- SELECTED EXCERPT -
*** Block opens ***

Comparing methods for storing/searching through large list of words

Hi All,

I’m looking for an outside opinion. I’m developing a word game that uses a list of 200,000+ words. I’m trying to decide the best way to store and retrieve these words on the device. I’ve seen different examples but I’d like to better understand the trade-offs.

With my current implementation, I imported the words into a SQLite db. (As an aside – the text file I imported from is only 2.6MB, and my sqlite db was only 13KB. After the import my db is 14.8MB, almost 6 times the size of the file…is that normal??) When I go to validate the words, I put the list of all words played in a lua table and loop through it, querying the database with each word to see if it exists. I’ve noticed that on my phone this operation is seamless without any lag, but on the simulator (for Mac) there seems to be a slight bit of lag at that step. Could querying the db in rapid succession cause noticable lag on older phones?

The other method I’ve seen people use is just reading the file directly into a lua table and keeping all the words in memory. Of course, with this method I’m concerned about memory constraints on the device, but I think it would offer lightning fast lookups if I inserted every word as a key. Then I could just do something like below without having to worry about opening a connection to the db, performing multiple queries, then closing the db.

if(wordlist['word'] ~= nil) then --do stuff end

Also, I feel like doing it this way would help keep the size of the app bundle low. I don’t know if I messed up the SQLite import somehow, but a 6x increase seems crazy!

What are other people’s thoughts?

@Vince_

Hi.  I saw this yesterday, but deferred till today to answer.  I ended up writing a short article on this topic here, but let me summarize and answer at least a few of your questions now.

SQLite vs Table

  • Size - SQLite wins by a lot.
  • Speed - Tables win by a huge margin.
  • Versatility - SQLite wins hands-down.

Memory Question

I’m a little unclear on what you meant when you said import.  Did you mean your random access memory usage increased when you loaded the DB file into memory?  This seems a little odd.  I could be wrong, but as I have tested and recall, one of the benefits of SQLite is that you don’t actually load the whole DB into memory, just indexing data.  However, this may vary from device to device.

*** Block closes ***

- WORK REQUEST A -
Rewrite the listing as a JSON list of strings, one string per line with blank lines left out, beginning at its first line and stopping after the line that contains "Codez (Piatra Neamț)".
- WORK REQUEST B -
Extend the forum thread on storing a large word list, picking up after its final sentence.
The forum thread and the listing are unrelated to each other.

- RECORDS PROVIDED -
*** Block opens ***

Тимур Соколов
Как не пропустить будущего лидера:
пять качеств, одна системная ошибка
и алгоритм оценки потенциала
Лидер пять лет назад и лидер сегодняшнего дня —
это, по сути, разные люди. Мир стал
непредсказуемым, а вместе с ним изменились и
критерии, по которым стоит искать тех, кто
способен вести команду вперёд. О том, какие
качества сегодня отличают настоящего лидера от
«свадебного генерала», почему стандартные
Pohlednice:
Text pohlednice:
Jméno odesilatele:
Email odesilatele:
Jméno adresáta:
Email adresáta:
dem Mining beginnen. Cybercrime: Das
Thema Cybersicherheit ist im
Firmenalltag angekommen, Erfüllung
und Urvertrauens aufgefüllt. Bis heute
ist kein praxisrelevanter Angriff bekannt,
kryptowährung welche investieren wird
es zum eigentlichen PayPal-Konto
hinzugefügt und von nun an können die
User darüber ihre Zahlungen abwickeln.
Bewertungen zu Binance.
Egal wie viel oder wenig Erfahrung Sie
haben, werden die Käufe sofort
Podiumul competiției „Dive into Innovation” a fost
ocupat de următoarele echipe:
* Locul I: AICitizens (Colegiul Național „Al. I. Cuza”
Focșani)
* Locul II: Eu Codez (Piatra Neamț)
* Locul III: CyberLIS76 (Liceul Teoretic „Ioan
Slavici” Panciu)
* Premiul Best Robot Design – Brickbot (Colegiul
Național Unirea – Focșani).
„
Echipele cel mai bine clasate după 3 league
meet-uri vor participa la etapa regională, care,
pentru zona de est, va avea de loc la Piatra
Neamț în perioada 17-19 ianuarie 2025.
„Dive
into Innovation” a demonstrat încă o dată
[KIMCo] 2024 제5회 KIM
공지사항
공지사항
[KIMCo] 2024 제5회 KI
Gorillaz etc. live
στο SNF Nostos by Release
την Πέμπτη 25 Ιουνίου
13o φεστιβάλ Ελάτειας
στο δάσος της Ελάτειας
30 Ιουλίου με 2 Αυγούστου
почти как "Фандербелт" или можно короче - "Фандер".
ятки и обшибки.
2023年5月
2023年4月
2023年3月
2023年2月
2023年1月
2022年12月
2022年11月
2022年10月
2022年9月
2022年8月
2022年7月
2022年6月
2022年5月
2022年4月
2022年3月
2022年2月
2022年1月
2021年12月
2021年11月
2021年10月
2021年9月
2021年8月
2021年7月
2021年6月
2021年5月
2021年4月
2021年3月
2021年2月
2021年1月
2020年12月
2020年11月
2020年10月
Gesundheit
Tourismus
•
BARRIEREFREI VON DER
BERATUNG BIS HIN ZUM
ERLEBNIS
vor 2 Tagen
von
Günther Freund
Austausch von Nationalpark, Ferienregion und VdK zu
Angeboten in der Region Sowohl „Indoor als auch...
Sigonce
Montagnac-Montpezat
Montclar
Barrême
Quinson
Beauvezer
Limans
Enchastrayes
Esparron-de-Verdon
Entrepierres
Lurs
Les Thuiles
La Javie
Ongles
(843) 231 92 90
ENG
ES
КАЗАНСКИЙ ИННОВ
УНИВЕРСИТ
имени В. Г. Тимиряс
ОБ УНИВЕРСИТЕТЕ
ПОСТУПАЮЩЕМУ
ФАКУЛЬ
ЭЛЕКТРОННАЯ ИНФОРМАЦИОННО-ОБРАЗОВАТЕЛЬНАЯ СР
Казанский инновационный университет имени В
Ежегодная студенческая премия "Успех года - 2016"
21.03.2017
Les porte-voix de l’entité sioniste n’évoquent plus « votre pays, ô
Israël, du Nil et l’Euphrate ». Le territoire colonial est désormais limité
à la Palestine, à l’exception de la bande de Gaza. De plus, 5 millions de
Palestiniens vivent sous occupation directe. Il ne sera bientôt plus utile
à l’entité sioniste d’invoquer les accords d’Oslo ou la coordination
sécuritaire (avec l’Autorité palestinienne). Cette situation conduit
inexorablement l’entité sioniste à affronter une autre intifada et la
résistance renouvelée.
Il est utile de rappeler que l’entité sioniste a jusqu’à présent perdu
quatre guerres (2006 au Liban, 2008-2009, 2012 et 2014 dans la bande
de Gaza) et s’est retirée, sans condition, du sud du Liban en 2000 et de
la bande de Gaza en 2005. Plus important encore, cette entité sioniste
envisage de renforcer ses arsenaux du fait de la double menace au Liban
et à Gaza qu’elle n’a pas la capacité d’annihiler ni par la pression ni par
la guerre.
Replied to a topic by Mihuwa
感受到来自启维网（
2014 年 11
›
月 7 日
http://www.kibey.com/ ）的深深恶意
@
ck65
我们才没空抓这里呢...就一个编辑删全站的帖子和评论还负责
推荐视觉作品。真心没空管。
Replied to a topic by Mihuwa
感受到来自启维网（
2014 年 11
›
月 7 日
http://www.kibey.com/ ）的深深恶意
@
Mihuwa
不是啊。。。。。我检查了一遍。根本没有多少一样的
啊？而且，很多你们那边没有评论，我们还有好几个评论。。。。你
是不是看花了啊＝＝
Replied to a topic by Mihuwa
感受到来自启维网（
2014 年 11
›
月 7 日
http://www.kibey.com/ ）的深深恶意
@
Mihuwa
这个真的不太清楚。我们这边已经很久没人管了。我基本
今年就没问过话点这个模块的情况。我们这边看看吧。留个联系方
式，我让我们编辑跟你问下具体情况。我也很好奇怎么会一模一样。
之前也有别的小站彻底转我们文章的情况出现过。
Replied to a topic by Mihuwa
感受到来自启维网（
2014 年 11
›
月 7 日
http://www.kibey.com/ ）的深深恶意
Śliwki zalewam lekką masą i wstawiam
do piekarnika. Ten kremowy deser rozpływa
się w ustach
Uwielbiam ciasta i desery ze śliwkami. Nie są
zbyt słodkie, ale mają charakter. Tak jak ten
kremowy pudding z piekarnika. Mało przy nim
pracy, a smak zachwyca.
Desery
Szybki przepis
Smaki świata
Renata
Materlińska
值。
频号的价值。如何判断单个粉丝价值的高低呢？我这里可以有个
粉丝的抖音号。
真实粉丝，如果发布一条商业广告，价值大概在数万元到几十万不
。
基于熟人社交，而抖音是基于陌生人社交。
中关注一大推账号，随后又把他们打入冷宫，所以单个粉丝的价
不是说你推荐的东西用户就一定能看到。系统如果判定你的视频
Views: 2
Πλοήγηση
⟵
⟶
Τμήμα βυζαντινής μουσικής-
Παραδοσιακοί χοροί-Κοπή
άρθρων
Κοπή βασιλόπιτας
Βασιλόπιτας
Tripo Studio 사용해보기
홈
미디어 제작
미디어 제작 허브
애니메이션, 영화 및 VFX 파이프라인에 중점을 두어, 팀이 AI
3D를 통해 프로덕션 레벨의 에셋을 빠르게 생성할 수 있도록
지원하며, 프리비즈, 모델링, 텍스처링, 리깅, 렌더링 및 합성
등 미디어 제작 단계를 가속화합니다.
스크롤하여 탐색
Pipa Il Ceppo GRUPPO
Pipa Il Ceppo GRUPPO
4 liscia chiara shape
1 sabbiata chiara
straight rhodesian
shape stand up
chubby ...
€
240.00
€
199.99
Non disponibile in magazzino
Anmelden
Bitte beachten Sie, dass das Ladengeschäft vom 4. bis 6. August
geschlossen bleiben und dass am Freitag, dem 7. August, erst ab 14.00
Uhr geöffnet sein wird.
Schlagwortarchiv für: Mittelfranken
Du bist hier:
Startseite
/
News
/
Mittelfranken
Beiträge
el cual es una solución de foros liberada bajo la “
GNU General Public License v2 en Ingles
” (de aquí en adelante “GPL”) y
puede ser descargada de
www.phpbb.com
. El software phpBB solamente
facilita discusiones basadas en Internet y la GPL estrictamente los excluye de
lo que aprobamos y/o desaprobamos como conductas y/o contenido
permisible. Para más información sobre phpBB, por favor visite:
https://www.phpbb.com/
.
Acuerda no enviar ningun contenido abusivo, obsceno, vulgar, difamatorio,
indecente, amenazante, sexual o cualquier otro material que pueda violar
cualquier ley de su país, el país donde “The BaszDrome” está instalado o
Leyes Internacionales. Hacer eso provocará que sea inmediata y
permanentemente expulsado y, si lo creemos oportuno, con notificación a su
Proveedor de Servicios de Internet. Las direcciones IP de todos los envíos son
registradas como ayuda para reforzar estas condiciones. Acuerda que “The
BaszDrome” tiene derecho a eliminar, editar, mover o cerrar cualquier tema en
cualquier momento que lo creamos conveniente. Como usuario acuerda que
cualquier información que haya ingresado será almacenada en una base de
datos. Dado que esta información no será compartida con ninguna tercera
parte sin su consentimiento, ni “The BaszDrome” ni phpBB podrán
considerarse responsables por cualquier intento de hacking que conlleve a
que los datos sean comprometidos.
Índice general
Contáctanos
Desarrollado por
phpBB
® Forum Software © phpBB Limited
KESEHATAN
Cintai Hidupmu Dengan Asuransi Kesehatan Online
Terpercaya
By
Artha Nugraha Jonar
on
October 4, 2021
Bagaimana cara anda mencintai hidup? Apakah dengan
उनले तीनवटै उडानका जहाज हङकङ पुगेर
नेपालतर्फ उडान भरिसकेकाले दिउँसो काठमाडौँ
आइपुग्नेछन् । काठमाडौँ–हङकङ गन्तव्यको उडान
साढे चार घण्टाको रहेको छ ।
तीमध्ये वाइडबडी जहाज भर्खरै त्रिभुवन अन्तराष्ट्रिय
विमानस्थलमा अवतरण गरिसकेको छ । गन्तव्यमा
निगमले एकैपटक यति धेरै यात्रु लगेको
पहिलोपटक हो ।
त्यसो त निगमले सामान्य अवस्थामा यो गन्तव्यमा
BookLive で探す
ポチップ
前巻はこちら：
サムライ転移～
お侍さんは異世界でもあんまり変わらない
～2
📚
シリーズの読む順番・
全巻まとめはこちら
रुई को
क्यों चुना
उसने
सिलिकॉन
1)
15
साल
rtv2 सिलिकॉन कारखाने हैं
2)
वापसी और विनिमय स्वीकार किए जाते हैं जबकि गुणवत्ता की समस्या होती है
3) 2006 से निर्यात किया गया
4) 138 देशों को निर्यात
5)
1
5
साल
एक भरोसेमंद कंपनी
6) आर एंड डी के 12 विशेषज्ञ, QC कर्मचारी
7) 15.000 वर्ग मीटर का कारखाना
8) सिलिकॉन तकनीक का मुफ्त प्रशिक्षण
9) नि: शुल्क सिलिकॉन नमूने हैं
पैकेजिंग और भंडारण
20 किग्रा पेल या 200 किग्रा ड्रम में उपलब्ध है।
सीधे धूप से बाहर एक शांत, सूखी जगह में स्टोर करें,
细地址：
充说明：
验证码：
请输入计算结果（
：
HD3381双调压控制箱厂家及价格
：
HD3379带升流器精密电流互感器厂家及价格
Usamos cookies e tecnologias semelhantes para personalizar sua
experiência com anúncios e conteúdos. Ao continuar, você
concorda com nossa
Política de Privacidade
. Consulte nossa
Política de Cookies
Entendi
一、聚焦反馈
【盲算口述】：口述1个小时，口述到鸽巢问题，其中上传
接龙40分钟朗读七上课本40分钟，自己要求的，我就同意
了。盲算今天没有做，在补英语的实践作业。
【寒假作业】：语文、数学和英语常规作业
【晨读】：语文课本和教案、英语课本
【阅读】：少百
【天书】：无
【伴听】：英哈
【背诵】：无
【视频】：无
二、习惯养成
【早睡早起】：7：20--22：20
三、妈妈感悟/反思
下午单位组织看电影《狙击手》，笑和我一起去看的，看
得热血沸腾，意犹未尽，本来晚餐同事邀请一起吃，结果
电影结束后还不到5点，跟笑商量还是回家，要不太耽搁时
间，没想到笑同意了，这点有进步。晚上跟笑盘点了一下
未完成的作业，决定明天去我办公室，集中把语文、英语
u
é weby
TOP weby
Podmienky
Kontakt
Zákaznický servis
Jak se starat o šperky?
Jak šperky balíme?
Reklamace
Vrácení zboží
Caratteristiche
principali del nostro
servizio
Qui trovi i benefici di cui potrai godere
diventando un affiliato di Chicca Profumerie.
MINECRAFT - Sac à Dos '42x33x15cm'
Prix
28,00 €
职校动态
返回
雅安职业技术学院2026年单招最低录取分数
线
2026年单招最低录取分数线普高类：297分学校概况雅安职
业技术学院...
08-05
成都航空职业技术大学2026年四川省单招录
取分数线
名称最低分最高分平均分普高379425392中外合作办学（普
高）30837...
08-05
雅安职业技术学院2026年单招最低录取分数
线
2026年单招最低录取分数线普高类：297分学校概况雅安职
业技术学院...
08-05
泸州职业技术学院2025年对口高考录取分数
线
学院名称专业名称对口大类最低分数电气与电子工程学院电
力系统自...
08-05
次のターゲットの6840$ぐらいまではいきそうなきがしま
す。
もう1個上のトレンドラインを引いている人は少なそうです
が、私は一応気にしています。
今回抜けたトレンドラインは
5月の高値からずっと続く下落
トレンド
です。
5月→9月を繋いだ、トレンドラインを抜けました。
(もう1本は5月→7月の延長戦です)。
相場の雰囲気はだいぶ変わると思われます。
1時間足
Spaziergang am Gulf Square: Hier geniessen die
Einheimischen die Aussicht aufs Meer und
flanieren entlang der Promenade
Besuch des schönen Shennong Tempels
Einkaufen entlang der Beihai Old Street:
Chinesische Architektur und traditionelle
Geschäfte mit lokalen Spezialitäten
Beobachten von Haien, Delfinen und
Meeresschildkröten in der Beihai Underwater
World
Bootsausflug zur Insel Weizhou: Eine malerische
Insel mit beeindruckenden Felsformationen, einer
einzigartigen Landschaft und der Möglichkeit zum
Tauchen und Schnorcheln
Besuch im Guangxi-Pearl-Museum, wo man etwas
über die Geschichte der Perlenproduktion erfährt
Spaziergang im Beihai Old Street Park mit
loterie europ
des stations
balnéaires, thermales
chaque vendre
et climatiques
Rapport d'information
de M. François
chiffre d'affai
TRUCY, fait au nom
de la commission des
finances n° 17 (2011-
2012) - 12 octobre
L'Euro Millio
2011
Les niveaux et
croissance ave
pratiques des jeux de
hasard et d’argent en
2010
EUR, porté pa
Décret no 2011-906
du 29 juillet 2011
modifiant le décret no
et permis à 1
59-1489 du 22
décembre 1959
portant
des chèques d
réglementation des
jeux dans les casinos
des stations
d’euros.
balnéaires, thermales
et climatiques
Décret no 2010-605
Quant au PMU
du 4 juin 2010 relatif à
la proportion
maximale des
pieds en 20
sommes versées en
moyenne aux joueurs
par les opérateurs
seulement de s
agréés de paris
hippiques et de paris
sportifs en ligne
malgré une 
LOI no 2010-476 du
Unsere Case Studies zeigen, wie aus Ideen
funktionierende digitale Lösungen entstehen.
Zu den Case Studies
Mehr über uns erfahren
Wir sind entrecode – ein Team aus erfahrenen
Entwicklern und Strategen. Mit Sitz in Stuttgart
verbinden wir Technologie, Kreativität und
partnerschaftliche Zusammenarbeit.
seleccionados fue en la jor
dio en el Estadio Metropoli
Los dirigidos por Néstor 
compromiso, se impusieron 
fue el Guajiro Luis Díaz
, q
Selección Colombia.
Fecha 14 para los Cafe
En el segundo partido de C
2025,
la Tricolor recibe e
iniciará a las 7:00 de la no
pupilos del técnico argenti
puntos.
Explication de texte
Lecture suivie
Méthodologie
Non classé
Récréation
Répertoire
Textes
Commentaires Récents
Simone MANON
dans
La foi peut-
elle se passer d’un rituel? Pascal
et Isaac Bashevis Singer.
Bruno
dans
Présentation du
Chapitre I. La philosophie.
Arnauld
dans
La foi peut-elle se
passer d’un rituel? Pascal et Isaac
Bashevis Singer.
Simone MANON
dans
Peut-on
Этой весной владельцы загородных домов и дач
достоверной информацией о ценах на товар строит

*** Block closes ***

- FINAL ANSWER A -
[
  "Тимур Соколов",
  "Как не пропустить будущего лидера:",
  "пять качеств, одна системная ошибка",
  "и алгоритм оценки потенциала",
  "Лидер пять лет назад и лидер сегодняшнего дня —",
  "это, по сути, разные люди. Мир стал",
  "непредсказуемым, а вместе с ним изменились и",
  "критерии, по которым стоит искать тех, кто",
  "способен вести команду вперёд. О том, какие",
  "качества сегодня отличают настоящего лидера от",
  "«свадебного генерала», почему стандартные",
  "Pohlednice:",
  "Text pohlednice:",
  "Jméno odesilatele:",
  "Email odesilatele:",
  "Jméno adresáta:",
  "Email adresáta:",
  "dem Mining beginnen. Cybercrime: Das",
  "Thema Cybersicherheit ist im",
  "Firmenalltag angekommen, Erfüllung",
  "und Urvertrauens aufgefüllt. Bis heute",
  "ist kein praxisrelevanter Angriff bekannt,",
  "kryptowährung welche investieren wird",
  "es zum eigentlichen PayPal-Konto",
  "hinzugefügt und von nun an können die",
  "User darüber ihre Zahlungen abwickeln.",
  "Bewertungen zu Binance.",
  "Egal wie viel oder wenig Erfahrung Sie",
  "haben, werden die Käufe sofort",
  "Podiumul competiției „Dive into Innovation” a fost",
  "ocupat de următoarele echipe:",
  "* Locul I: AICitizens (Colegiul Național „Al. I. Cuza”",
  "Focșani)",
  "* Locul II: Eu Codez (Piatra Neamț)"
]

- FINAL ANSWER B -
Now, if you create a table in memory indexed by words, it will be HUGE.  Check out my article for some meaningful numbers and comparisons.

PS - The article has a link to my test code so you can use it for comparison to your own efforts.

@RoamingGamer

Wow this a fantastic write up! This was the sort of thing I was looking for. If I understand your analysis correctly, SQLite may not be the fastest but it is preferable to tables because of the added benefits. I guess speed won’t be such a big problem after all since I’m not validating anywhere near 1000 words at any given time - only around 16 at most.

Just to clarify, when I said memory I meant RAM, and when I mentioned the size of the DB I was talking persistent storage. It seems that storing that huge word list in a lua table isn’t worth it from a RAM perspective.

I do have a question about how you encoded your word list into the SQLite db though. I took the YAWL word list found here and used the sqlite shell for Mac to import the list into my table like so:

sqlite3\> .open GameSetup.sqlite (the database) sqlite3\> .import word.list WordList (the word table)

After doing that the persistent size of my db swelled to the 15MB that I mentioned earlier. It might be possible that I screwed up the import as I ran that command multiple times (by accident). However, last night I decided to delete all entries in that table, then try the import again using the ENABLE2Kword list (only once this time) and then performed the VACUUM statement on that table. The size shrank from 15MB to ~9MB, but it’s still no where near the size of the text file which is ~2MB.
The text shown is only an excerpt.